HOLLYWOOD, CA - JUNE 20: Actor Chris Messina arrives at the Los Angeles premiere… (Jeffrey Mayer )
Chris Messina, at 38, is the "It" boy of 2012. The summer saw him in two movies ("Ruby Sparks" and "Celeste and Jesse Forever") — and in October, he'll appear in Ben Affleck's "Argo." On the TV front, he's appeared on the final season of "Damages" and plays ratings-obsessed bad guy Reese Lansing on "The Newsroom," which wraps its first season Sunday. This fall, he'll costar in the new Fox comedy from "The Office" alum Mindy Kaling — "The Mindy Project" — as her insufferable, anti-romantic-comedy co-worker Danny Castellano.
You've got photos of Harrison Ford and Judd Hirsch in your trailer — can I ask what that's about?
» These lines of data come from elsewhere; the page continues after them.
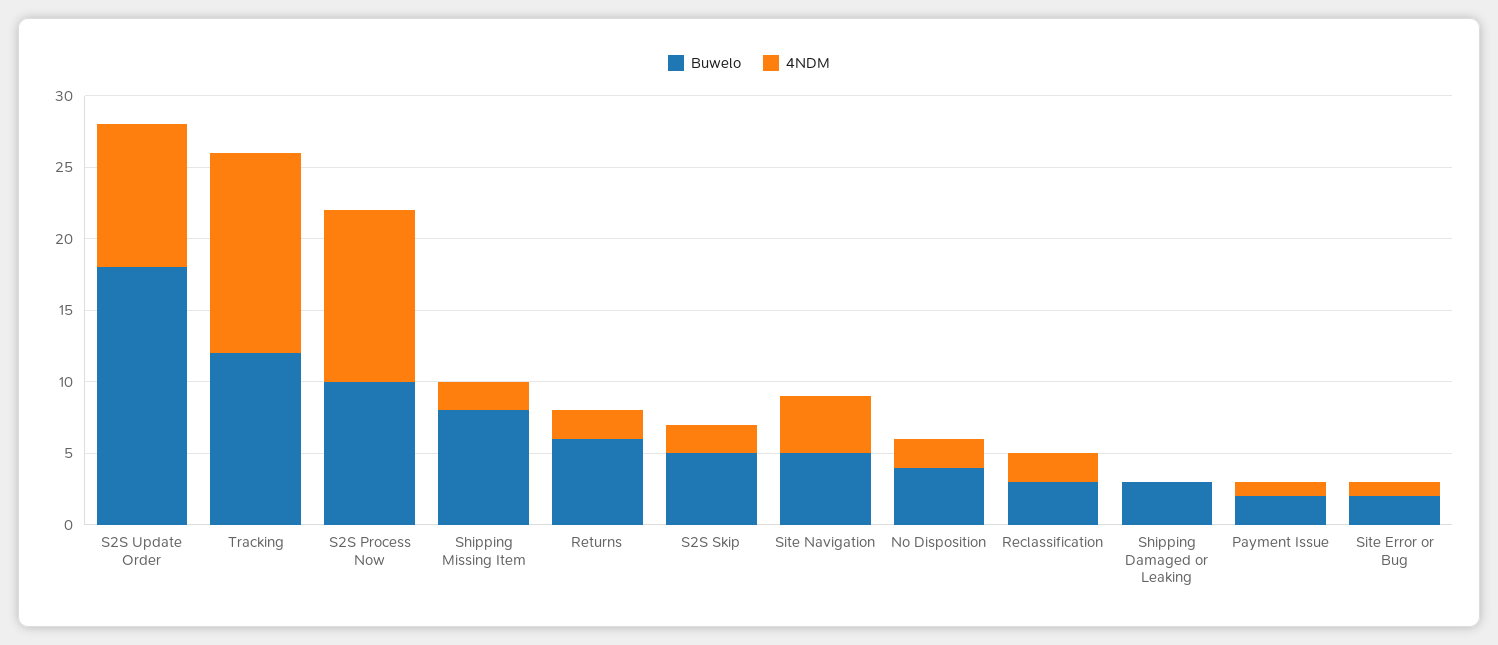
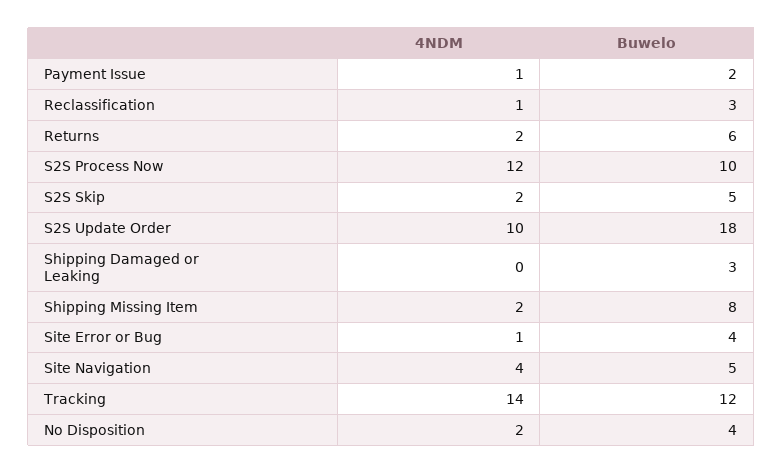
  {
    "Buwelo": {
      "S2S Update Order": 18,
      "Tracking": 12,
      "S2S Process Now": 10,
      "Shipping Missing Item": 8,
      "Returns": 6,
      "S2S Skip": 5,
      "Site Navigation": 5,
      "No Disposition": 4,
      "Reclassification": 3,
      "Shipping Damaged or Leaking": 3,
      "Payment Issue": 2,
-     "Site Error or Bug": 2
+     "Site Error or Bug": 4
    },
    "4NDM": {
      "S2S Update Order": 10,
      "Tracking": 14,
      "S2S Process Now": 12,
      "Shipping Missing Item": 2,
      "Returns": 2,
      "S2S Skip": 2,
      "Site Navigation": 4,
      "No Disposition": 2,
-     "Reclassification": 2,
+     "Reclassification": 1,
      "Shipping Damaged or Leaking": 0,
      "Payment Issue": 1,
      "Site Error or Bug": 1
    }
  }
They're both sort of inspirations for my character on ["The Mindy Project"]. I've been watching a lot of "Taxi" — it's amazing. Judd Hirsch, for me, is a big inspiration. Because I haven't done a lot of comedy, I sort of look to him as how I want to come across. Yeah, he is really, really funny, but he's also honest and real so that's why I have him up on my wall, to sort of remind myself to not push. He never pushed for laughs, and I like his character [Alex Reiger on "Taxi"] so much because he's so flawed and dark and complicated. I think we're trying to do the same with Danny. He's got secrets and a broken heart — his divorce really shattered him. As for the image of Harrison Ford as Han Solo from "Star Wars": I just think he has a swagger that I like. And it's a reminder to have fun with the character, to not make him just grouchy.
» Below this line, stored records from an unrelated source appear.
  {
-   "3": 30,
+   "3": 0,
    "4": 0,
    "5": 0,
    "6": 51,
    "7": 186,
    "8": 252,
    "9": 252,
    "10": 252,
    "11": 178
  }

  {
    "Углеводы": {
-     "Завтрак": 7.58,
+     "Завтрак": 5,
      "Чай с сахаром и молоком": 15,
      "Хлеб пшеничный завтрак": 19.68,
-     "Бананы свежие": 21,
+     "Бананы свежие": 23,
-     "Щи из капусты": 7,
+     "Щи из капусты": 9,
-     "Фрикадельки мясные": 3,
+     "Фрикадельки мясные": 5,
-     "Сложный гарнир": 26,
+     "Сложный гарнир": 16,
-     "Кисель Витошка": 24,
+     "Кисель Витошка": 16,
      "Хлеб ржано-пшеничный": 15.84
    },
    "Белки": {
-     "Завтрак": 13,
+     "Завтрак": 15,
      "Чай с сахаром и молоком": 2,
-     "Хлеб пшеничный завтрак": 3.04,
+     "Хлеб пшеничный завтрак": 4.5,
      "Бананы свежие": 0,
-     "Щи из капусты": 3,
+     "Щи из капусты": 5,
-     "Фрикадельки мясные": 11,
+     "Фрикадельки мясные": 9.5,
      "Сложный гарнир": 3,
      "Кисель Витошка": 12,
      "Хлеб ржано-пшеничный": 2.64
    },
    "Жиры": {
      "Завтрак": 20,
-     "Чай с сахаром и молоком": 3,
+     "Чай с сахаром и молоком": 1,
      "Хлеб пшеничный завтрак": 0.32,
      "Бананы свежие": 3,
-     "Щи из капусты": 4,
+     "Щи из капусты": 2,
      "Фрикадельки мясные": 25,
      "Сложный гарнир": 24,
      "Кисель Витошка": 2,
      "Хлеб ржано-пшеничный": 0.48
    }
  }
You have quite a few grouchy jerks in your career —
Well, you know, it's funny because I came from New York theater where I played all these great characters and then I came here and I got "Six Feet Under" and I played a Republican lawyer — everyone thought he was a jerk, but then he ended up being a good guy. Then I got cast in "Vicky Cristina Barcelona" as Doug, who people sometimes thought was a jerk, but he really loved his wife. And then I played such a nice guy on "Julie & Julia," so I think I've kind of been rebelling and finding these roles like "The Newsroom" to really get in there.
But will we see the nice side of "The Newsroom's" Reese, because I don't see it happening — and you only have the finale to show it!
Yeah, I understand. He's such a bastard, isn't he? Yeah, he's such a bastard. Well, I come back in the finale — I won't ruin it for you — but Reese gets into some … He's constantly pushing everybody's buttons, you know? But it's fun to play that role, especially when everyone else on it is so into aspiring to be better and hold news to a high standard. It's sort of fun to be the antagonist of it all.
Look, I'm sure you've talked to a lot of actors. It's not always easy for us — there's a lot of ups and downs. It's a great time to be able to do something like "The Newsroom," with that writing and that cast, and then to come over here [to "The Mindy Project"] and to be with these people doing something entirely different.
What was your goal when you set out to be an actor?
I grew up wanting to do "Dog Day Afternoon," so sometimes I'm like, what the hell am I doing on "The Mindy Project"? What the hell happened here? But you know, I think, look, it's obviously a different time. It's the golden age of TV. I watch a lot more TV shows now than I go to the movies — sometimes I'm hard-pressed to find a movie I want to see. And then, when I did "Damages" and I did "The Newsroom," I kind of loved being able to take a character over a long time so I did read a lot of scripts this pilot season and when I read the script for "The Mindy Project," I was laughing out loud. I saw that it was complicated. It wasn't just joke, joke, joke. There was a lot of heart to it and I felt I could do something with Danny.
So you're binge-watching "Taxi" to help you in that endeavor. What else is getting heavy rotation?
"Cheers" too. Oh, it's amazing. Sam and Diane, the way they play that love-hate relationship, I just love it. I think "The Mindy Project" can have that same potential. I have "The Bob Newhart Show" in my bag; I haven't started it yet. I've been watching "Star Wars." And then on "Taxi," there is an episode called "Blind Date" and I was just sitting in my trailer crying. First, I was hysterically laughing and then I was crying. I'd love to be a part of something like that.
Comedy isn't something I'm used to. It's hard. That's the Judd Hirsch of it all. I feel like I should be doing something funny at all times. But then I think about him and remember just to be real. For me, the truth is really funny. I'm still getting my sea legs a little bit.